▸ PROBLEM TO SOLVE: Show the lines of the material that contain the word "round".

▸ DATA PROVIDED:
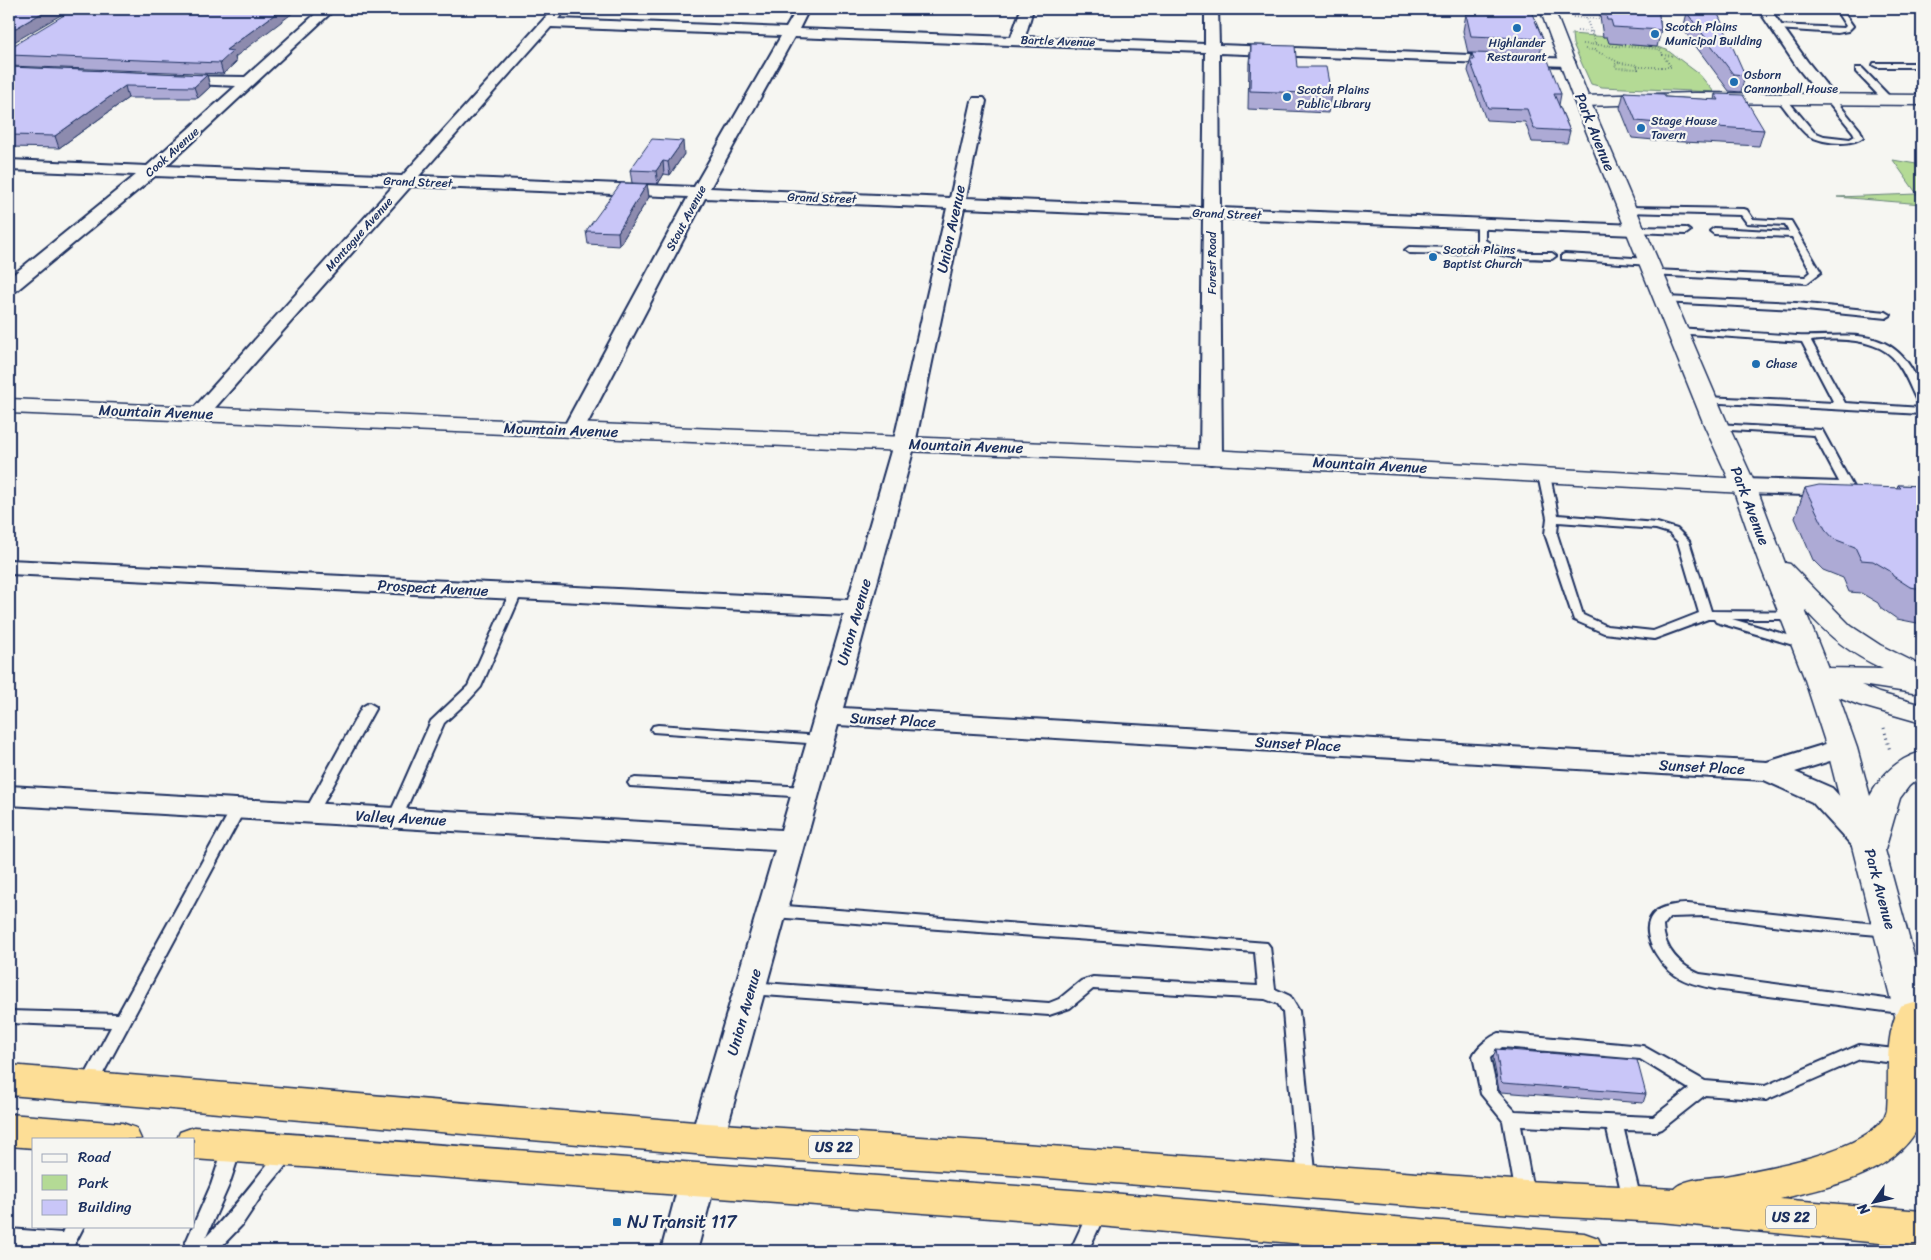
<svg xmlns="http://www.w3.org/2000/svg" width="1931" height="1260" viewBox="0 0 1931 1260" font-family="Sriracha,sans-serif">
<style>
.green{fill:#b4da95;stroke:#68847a}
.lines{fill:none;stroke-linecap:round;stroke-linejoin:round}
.service-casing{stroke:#1b2f5e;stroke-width:4}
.minor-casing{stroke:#1b2f5e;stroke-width:4}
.tertiary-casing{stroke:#1b2f5e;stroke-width:3}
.secondary-casing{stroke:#1b2f5e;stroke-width:3}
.trunk-casing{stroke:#1b2f5e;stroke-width:3}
.path-far1{stroke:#1b2f5e;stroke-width:2;stroke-dasharray:0.5 2.5;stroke-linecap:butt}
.path{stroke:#1b2f5e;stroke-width:3;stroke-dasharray:1 4;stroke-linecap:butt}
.service{fill:#f6f6f2;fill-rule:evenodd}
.minor{fill:#f6f6f2;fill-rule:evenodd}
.tertiary{fill:#f6f6f2;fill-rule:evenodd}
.secondary{fill:#f6f6f2;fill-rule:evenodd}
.trunk{fill:#fdde96;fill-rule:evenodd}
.wall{fill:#adaad5;stroke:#1b2f5e}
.shaded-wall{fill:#8d8bae;stroke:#1b2f5e}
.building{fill:#c9c6f8;stroke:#1b2f5e}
.poi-dot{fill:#1f6fb2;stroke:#f6f6f2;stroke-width:2}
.labels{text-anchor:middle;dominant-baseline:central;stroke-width:4.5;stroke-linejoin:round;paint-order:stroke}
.far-poi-label{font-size:12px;fill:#1b2f5e;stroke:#f6f6f2;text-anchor:start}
.far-street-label{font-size:12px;fill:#1b2f5e;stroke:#f6f6f2}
.shield{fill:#f6f6f2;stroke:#5d6b8a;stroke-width:1}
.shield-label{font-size:14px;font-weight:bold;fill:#1b2f5e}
.street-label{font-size:15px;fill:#1b2f5e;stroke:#f6f6f2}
.near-poi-label{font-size:18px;fill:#1b2f5e;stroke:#f6f6f2;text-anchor:start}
</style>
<rect width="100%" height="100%" fill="#f6f6f2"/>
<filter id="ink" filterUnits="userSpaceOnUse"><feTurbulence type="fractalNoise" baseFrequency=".02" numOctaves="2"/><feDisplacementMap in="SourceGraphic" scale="10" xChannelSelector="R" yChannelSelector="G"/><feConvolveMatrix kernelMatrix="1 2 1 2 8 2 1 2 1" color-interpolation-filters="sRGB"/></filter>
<g filter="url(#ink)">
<g class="green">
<polygon points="1572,34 1607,37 1610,43 1657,47 1667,50 1699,74 1714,92 1602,87 1591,84 1573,44"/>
<polygon points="1893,160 1922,165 1922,204 1837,197 1917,194"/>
</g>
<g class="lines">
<g class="service-casing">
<g id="service">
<polygon points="1835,9 1841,9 1853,26 1848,31 1837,33 1777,29 1774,27 1777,25 1844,28 1846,26"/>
<polygon points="1874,63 1922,63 1922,67 1877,67 1873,65"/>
<polygon points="1856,68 1862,68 1890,97 1890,101 1884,101 1856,72"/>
<path d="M 1778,96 L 1784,96 L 1814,132 L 1824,136 L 1850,139 L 1855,136 L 1853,132 L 1826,99 L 1833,97 L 1860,130 L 1863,137 C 1851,147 1823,143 1809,136 C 1800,131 1786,109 1778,100 Z"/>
<polygon points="1628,207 1744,209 1747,210 1753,219 1791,221 1821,272 1807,283 1651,275 1651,271 1654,270 1805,277 1811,272 1792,237 1714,234 1710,231 1714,228 1789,232 1785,225 1747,223 1741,215 1625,212 1624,210"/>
<path d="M 1481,221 L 1485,224 L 1485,240 C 1505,255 1529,253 1552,253 L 1556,256 L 1552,259 C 1529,258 1501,260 1482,246 L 1480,249 L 1455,254 L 1409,253 L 1405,250 L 1409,247 L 1455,248 L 1474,245 L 1477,241 L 1477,224 Z"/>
<polygon points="1636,227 1686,228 1690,231 1686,234 1633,232 1632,230"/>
<polygon points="1565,254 1650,259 1654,262 1650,265 1562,259 1562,255"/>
<polygon points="1665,297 1796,303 1886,312 1891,315 1886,318 1796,309 1662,302 1660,300"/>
<path d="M 1678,328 C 1718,331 1757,333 1797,336 C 1839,338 1884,324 1911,368 C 1918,380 1922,390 1922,404 L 1917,401 C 1910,387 1905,372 1895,360 C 1877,338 1837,338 1811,341 L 1845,403 L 1922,408 L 1922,414 L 1702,402 L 1701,400 L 1706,397 L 1834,403 L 1802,342 L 1675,333 L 1675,329 Z"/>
<polygon points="1717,424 1822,430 1854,489 1848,492 1844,491 1814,435 1713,429 1712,427 1713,425"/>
<path d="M 1544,472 L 1550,475 L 1558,515 L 1657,523 L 1677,529 L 1689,541 L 1711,611 L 1798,612 L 1800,615 L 1794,619 L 1732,619 L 1808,641 L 1810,644 L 1804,648 L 1800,647 L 1716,622 L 1714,619 L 1708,619 L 1654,639 L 1604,633 L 1574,620 L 1545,534 L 1547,518 L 1538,475 ZM 1558,522 L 1656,529 L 1669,533 L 1678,542 L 1699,613 L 1653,631 L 1607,626 L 1583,615 L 1557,534 Z"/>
<polygon points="516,588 522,592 481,687 470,699 444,723 402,818 400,821 390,821 388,818 431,721 468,686 510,592"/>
<polygon points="369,703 376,707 318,813 316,816 306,816 304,813 362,707"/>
<polygon points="658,725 821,736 826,737 828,740 826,743 821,744 653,732 651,729 653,726"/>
<polygon points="635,778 807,787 812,789 814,792 812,795 807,797 630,786 628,783 630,780"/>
<polygon points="238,804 243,806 245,809 93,1092 87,1094 81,1092 79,1087 111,1027 9,1023 9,1011 118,1014 231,809 233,806"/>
<path d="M 1688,904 L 1895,926 L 1898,930 L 1895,934 L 1890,936 L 1796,928 L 1705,916 L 1670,917 L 1663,926 C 1664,949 1680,966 1700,974 L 1908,1002 L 1914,1004 L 1916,1008 L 1914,1012 L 1908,1014 L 1715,989 C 1702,986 1686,983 1675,975 C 1658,963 1634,927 1658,910 C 1667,905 1679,904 1688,904 Z"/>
<polygon points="773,905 1267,943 1270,947 1275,989 1290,996 1299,1011 1316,1181 1313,1186 1307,1189 1301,1186 1298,1181 1283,1012 1278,1004 1265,999 1093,989 1070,1008 1049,1015 750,994 744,992 742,988 744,984 750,982 1049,1003 1059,999 1081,981 1093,977 1258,986 1255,952 773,917 768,915 765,911 768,907"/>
<path d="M 1499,1033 L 1643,1046 L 1705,1081 L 1765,1086 L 1859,1045 L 1904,1050 L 1910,1052 L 1912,1057 L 1910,1062 L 1904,1064 L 1860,1059 L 1766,1100 L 1705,1095 L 1662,1129 L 1656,1131 L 1624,1130 L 1642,1204 L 1639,1210 L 1633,1212 L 1627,1210 L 1624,1204 L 1607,1130 L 1521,1126 L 1534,1196 L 1531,1201 L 1525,1204 L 1519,1201 L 1516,1196 L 1503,1121 L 1481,1094 L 1473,1056 C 1477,1047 1489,1037 1499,1033 ZM 1502,1047 L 1640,1059 L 1689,1089 L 1653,1117 L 1515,1111 L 1497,1091 L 1490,1058 Z"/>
<path d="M 233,1139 L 239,1141 L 242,1146 L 229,1185 L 206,1237 C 234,1209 256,1177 282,1147 L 288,1145 L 294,1147 L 297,1152 L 264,1192 L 242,1225 L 217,1251 L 182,1251 L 211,1185 L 224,1146 L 227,1141 Z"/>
<polygon points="1098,1202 1104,1204 1107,1210 1088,1251 1070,1251 1092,1204"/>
<polygon points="65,1226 84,1226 71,1251 53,1251 54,1249 9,1245 9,1229 62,1233"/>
</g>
</g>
<g class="minor-casing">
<g id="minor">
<path d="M 321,9 L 335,9 L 166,166 L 402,176 L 553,9 L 563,9 L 565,11 L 558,19 L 786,28 L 797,9 L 809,9 L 799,29 L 1011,37 L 1021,9 L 1033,9 L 1025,37 L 1205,44 L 1205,9 L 1218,9 L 1219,45 L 1573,59 L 1575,62 L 1573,65 L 1568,66 L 1219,53 L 1220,208 L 1636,225 L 1642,226 L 1645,230 L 1642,234 L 1636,235 L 1220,218 L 1222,457 L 1219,462 L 1211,464 L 1203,462 L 1200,457 L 1203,218 L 964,208 L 915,444 L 843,708 L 1767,762 L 1842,739 L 1852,742 L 1856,748 L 1852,754 L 1795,772 L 1832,788 L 1877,837 L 1882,844 L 1877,851 L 1867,854 L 1857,851 L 1812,802 L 1764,780 L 838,725 L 724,1139 L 719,1149 L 707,1154 L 695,1149 L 690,1139 L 775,850 L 9,805 L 9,786 L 781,830 L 844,615 L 9,574 L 9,560 L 848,600 L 893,444 L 947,208 L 705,198 L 584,430 L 580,434 L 573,436 L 566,434 L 562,430 L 688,197 L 411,186 L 206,418 L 199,420 L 192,418 L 189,414 L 192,410 L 394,185 L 155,176 L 16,291 L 9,292 L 9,278 L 136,175 L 9,170 L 9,160 L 147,166 L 236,86 L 174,83 L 169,82 L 167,79 L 169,76 L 245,77 ZM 551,27 L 781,36 L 694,187 L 419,176 ZM 794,37 L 1205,52 L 1203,208 L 966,198 L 986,101 L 984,98 L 974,98 L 972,101 L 950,198 L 710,188 Z"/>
<polygon points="1758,9 1770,9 1807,61 1835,96 1837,99 1835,102 1825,102 1797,67"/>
<polygon points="1744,479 1840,482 1848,484 1851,489 1848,494 1840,496 1744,493 1736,491 1733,486 1736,481"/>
<polygon points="698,1164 711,1168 716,1179 697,1251 661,1251 680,1179 685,1168"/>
</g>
</g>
<g class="tertiary-casing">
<g id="tertiary">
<polygon points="1694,93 1922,95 1922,105 1694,103 1582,106 1576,104 1574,101 1576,98 1582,96"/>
<polygon points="9,399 1211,450 1744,479 1753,481 1756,486 1753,491 1744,493 1211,464 9,413"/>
</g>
</g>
<g class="secondary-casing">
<path id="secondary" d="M 1540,9 L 1554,9 L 1590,101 L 1729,427 L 1756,486 L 1785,563 L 1790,564 L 1851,626 L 1880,645 L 1922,666 L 1922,691 L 1913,693 L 1861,685 L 1879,693 L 1922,705 L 1922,723 L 1859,705 L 1839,697 L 1857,748 L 1870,796 C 1882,774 1898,758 1922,752 L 1922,775 L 1909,786 L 1900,798 L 1885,850 L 1922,985 L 1922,1027 L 1913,1030 L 1900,1026 L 1895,1016 L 1827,748 L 1804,677 L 1758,560 L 1732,486 L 1705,427 L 1574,101 ZM 1805,610 C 1831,638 1848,652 1883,669 L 1828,668 Z"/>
</g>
<g class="trunk-casing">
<g id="trunk">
<path d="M 1913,1002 L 1922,1005 L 1922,1119 C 1901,1173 1831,1187 1780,1199 L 1922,1211 L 1922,1247 L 1660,1222 L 1526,1215 L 997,1174 L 707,1155 L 9,1095 L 9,1065 L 707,1123 L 997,1142 L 1526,1181 L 1674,1189 C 1684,1178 1711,1178 1725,1176 C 1761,1169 1877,1151 1887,1110 C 1890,1075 1883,1038 1900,1006 Z"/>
<polygon points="9,1114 122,1123 136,1128 141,1139 34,1139 34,1148 9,1146"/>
<polygon points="194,1127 1099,1192 1584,1233 1598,1238 1604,1251 1382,1251 1099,1226 194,1159 194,1139 177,1139 180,1132"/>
</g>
</g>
<g class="path-far1">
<polyline points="1573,17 1586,18 1596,45"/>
<polyline points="1586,18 1600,19"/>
<polyline points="1577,31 1593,32"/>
<polyline points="1583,44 1660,49 1663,55"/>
<polyline points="1585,49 1594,50 1620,63"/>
<polygon points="1620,63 1637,65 1638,69 1616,68 1615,64"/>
<polyline points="1637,67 1671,67 1663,55 1674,56"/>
</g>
<polyline class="path" points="1884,728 1890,751"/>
<use href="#service" class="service"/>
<use href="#minor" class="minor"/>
<use href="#tertiary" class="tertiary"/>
<use href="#secondary" class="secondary"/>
<use href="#trunk" class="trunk"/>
</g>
<g class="wall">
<polygon points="1465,9 1530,9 1543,39 1540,55 1561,94 1559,105 1570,131 1567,143 1532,142 1525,122 1486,120 1468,71 1472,53 1468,53 1463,31 1466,14 1467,14"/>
<polygon points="1599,9 1658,9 1661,30 1657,47 1609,43 1607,37 1603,37"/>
<polygon points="1687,13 1745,75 1741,92 1729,91 1683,29"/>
<polygon points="1251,45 1297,67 1331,94 1328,113 1248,109 1249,62"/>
<polygon points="9,47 235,57 236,62 223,74 9,66"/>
<polygon points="9,67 207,75 210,87 198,98 128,98 59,148 9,147"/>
<polygon points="1624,92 1665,97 1714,100 1715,94 1764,130 1759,146 1665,141 1632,138 1620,108"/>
<polygon points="684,154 670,175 664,174 658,184 632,183 630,170"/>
<polygon points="647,184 649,197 619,246 588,244 586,231"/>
<polygon points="1898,485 1922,486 1922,624 1897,619 1880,607 1878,603 1861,593 1849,592 1843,578 1823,570 1813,560 1795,518 1805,488 1897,488"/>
<polygon points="1496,1049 1646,1094 1643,1103 1501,1092 1499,1090 1493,1058"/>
</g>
<g class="shaded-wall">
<polygon points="49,9 71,9 9,45 9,32"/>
<polygon points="282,9 298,9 235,57 236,62 223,74 220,63 226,50"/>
<polygon points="207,75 210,87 198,98 194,87"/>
<polygon points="125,86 128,98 59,148 55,136"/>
<polygon points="683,141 684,154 670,175 668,162"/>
<polygon points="663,161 664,174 658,184 656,171"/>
<polygon points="647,184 649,197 619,246 618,232"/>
</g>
<g class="building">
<polygon points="9,9 49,9 9,32"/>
<polygon points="74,9 282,9 226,50 233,51 220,63 9,55 9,47 11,47"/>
<polygon points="1474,9 1530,9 1543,39 1471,36 1466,14 1476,14"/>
<polygon points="1605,9 1658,9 1661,30 1613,27 1611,20 1607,20"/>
<polygon points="1687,13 1718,14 1745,75 1733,74"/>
<polygon points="1251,45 1295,46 1297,67 1326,67 1331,94 1250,91"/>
<polygon points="1472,53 1546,55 1561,94 1554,94 1570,131 1534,129 1527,109 1488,108 1470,60 1474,60"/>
<polygon points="9,67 207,75 194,87 125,86 55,136 9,135"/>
<polygon points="1624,92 1664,94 1665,97 1719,100 1715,94 1743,95 1764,130 1669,124 1636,121"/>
<polygon points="652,139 683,141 668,162 663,161 656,171 630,170"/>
<polygon points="621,183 647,184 618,232 586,231"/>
<polygon points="1819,485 1901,488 1898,485 1922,486 1922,589 1910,587 1893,576 1890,571 1873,561 1861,560 1855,547 1834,539 1825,529 1805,488"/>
<polygon points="1496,1049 1637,1060 1646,1094 1503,1083 1501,1081"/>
</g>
</g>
<g class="poi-dot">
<circle cx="1517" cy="28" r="5"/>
<circle cx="1655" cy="34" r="5"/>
<circle cx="1734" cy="82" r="5"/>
<circle cx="1287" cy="97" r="5"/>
<circle cx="1641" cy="128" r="5"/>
<circle cx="1433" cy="257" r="5"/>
<circle cx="1756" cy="364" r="5"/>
<rect x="612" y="1217" width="10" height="10" rx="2.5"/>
</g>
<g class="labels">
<g class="far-poi-label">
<text x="1665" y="27">Scotch Plains<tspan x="1665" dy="14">Municipal Building</tspan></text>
<text x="1517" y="43" text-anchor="middle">Highlander<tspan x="1517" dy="14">Restaurant</tspan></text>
<text x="1744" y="75">Osborn<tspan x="1744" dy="14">Cannonball House</tspan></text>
<text x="1297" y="90">Scotch Plains<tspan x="1297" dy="14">Public Library</tspan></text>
<text x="1651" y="121">Stage House<tspan x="1651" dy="14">Tavern</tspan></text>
<text x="1443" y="250">Scotch Plains<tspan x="1443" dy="14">Baptist Church</tspan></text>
<text x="1766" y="364">Chase</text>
</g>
<g class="far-street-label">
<text transform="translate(1058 41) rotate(2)">Bartle Avenue</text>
<text transform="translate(172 152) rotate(-42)">Cook Avenue</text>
<text transform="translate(418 182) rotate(2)">Grand Street</text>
<text transform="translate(822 198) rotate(2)">Grand Street</text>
<text transform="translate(1227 214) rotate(2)">Grand Street</text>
<text transform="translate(686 218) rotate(-62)">Stout Avenue</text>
<text transform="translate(359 234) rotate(-48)">Montague Avenue</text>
<text transform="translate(1212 263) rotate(-90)">Forest Road</text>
</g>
<g class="shield">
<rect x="809" y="1135.5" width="50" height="23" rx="4"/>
<rect x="1766" y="1205.5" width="50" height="23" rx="4"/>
</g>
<g class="shield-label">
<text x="834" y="1147">US 22</text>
<text x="1791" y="1217">US 22</text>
</g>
<g class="street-label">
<text transform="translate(1595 132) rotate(68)">Park Avenue</text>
<text transform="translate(951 229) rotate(-78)">Union Avenue</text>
<text transform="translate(156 412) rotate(2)">Mountain Avenue</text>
<text transform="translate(561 430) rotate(2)">Mountain Avenue</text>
<text transform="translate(966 446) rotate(2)">Mountain Avenue</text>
<text transform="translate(1370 465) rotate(3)">Mountain Avenue</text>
<text transform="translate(1750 506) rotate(69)">Park Avenue</text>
<text transform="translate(433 588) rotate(3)">Prospect Avenue</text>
<text transform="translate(854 622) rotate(-74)">Union Avenue</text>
<text transform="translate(893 720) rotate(3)">Sunset Place</text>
<text transform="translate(1298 744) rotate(3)">Sunset Place</text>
<text transform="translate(1702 767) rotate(3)">Sunset Place</text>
<text transform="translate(401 818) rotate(3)">Valley Avenue</text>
<text transform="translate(1880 889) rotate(75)">Park Avenue</text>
<text transform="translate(744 1012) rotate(-74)">Union Avenue</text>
</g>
<g class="near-poi-label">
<text x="627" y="1222">NJ Transit 117</text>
</g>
</g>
<rect width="1931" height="1260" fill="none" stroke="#f6f6f2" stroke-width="30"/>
<rect x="15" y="15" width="1901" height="1230" fill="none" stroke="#1b2f5e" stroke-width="2" filter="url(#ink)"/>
<rect x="32" y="1138" width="162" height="90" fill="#f6f6f2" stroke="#9ea6b7"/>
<rect x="42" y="1154" width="25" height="8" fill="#f6f6f2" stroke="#9ea6b7"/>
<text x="78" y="1162" font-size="15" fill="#1b2f5e">Road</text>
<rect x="42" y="1175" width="25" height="15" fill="#b4da95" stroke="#9ea6b7"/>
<text x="78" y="1188" font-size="15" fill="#1b2f5e">Park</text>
<rect x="42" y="1200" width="25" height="15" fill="#c9c6f8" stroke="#9ea6b7"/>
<text x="78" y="1212" font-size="15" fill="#1b2f5e">Building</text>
<g transform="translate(1874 1202) rotate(236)" stroke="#f6f6f2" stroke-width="4" paint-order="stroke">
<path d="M0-4L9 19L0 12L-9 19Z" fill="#1b2f5e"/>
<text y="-8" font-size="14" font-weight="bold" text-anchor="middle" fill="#1b2f5e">N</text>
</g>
</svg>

▸ EXERCISE SOLUTION:
.lines{fill:none;stroke-linecap:round;stroke-linejoin:round}
.labels{text-anchor:middle;dominant-baseline:central;stroke-width:4.5;stroke-linejoin:round;paint-order:stroke}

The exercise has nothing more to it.